Relator, Fux já havia concedido, em 2020, uma decisão individual sobre os critérios para o emprego das Forças Armadas.
Agora, no voto, o ministro defendeu que o Supremo estabeleça que:
a missão institucional das Forças Armadas na defesa da Pátria, na garantia dos poderes constitucionais e na garantia da lei e da ordem não acomoda o exercício de poder moderador entre os poderes Executivo, Legislativo e Judiciário;
a chefia das Forças Armadas é poder limitado e não pode ser utilizada para indevidas intromissões no funcionamento independente dos outros poderes;
a prerrogativa do presidente da República de autorizar o emprego das Forças Armadas, por iniciativa própria ou por intermédio dos presidentes do STF, do Senado ou da Câmara dos Deputados, não pode ser exercida contra os próprios poderes entre si;
o emprego das Forças Armadas para a “garantia da lei e da ordem” presta-se ao excepcional enfrentamento de grave e concreta violação à segurança pública interna, em caráter subsidiário, após o esgotamento dos mecanismos ordinários e preferenciais de preservação da ordem pública.

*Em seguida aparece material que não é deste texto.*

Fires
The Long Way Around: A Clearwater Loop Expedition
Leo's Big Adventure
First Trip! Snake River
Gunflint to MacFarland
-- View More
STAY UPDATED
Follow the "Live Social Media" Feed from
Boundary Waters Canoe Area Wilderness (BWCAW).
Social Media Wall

Relembre, no vídeo abaixo, a decisão individual dada por Fux em 2020 na mesma ação – o despacho já negava o papel das Forças Armadas como “poder moderador”:
Fux diz que Forças Armadas não são ‘poder moderador’ em eventual conflito entre poderes
Para Fux, apesar da lei mencionar que o presidente da República tem “autoridade suprema” sobre as Forças Armadas, essa autoridade “não se sobrepõe à separação e à harmonia entre os poderes”.

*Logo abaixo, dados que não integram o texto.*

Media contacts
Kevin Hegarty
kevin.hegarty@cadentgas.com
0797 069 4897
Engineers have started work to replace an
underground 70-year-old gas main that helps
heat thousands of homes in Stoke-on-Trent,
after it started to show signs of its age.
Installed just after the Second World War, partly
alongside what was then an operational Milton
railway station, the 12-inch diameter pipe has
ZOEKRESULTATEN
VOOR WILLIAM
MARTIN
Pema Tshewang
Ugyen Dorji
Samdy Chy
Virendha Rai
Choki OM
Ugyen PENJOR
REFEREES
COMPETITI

O ministro ressaltou que nenhuma autoridade está acima das demais ou fora do alcance da Constituição, sendo que essa expressão de autoridade suprema trata da “relação a todas as demais autoridades militares, mas, naturalmente, não o é em relação à ordem constitucional”.
O relator afirmou que para situações de grave abalo institucional, a Constituição prevê regras excepcionais, condicionadas a controles exercidos pelo Legislativo ou pelo Judiciário.

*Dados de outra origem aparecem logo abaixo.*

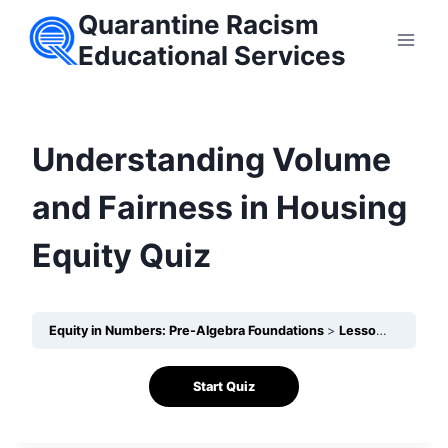
Skip
Quarantine Racism
to
Educational Services
content
Understanding Volume
and Fairness in Housing
Equity Quiz
Equity in Numbers: Pre-Algebra Foundations
Lesson 22 – How can Volume reveal inequities in housing conditions?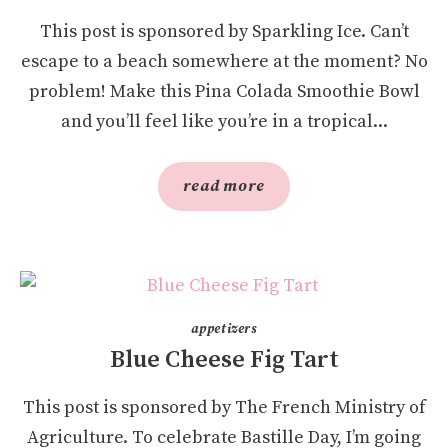
This post is sponsored by Sparkling Ice. Can’t
escape to a beach somewhere at the moment? No
problem! Make this Pina Colada Smoothie Bowl
and you’ll feel like you’re in a tropical...
read more
appetizers
Blue Cheese Fig Tart
This post is sponsored by The French Ministry of
Agriculture. To celebrate Bastille Day, I’m going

“Dessa forma, considerar as Forças Armadas como um “poder moderador” significaria considerar o Poder Executivo um superpoder, acima dos demais, o que esvaziaria o artigo 85 da Constituição e imunizaria o Presidente da República de crimes de responsabilidade”, escreveu o ministro.
“A exegese do artigo 142 em comento repele o entendimento de uso das Forças Armadas como árbitro autorizado a intervir em questões de política interna sob o pretexto de garantir o equilíbrio ou de resolver conflitos entre os poderes, uma vez que sua leitura deve ser realizada de forma sistemática com o ordenamento pátrio, notadamente quanto a separação de poderes, adotada pela própria Constituição de 1988, não havendo que se falar na criação de um poder com competências constitucionais superiores aos outros, tampouco com poder de moderação”, completou.
O ministro afirmou que as Forças Armadas não são um Poder da República, mas uma instituição à disposição dos Poderes constituídos para, quando convocadas, agirem instrumentalmente em defesa da lei e da ordem.
“Qualquer instituição que pretenda tomar o poder, seja qual for a intenção declarada, fora da democracia representativa ou mediante seu gradual desfazimento interno, age contra o texto e o espírito da Constituição”, disse.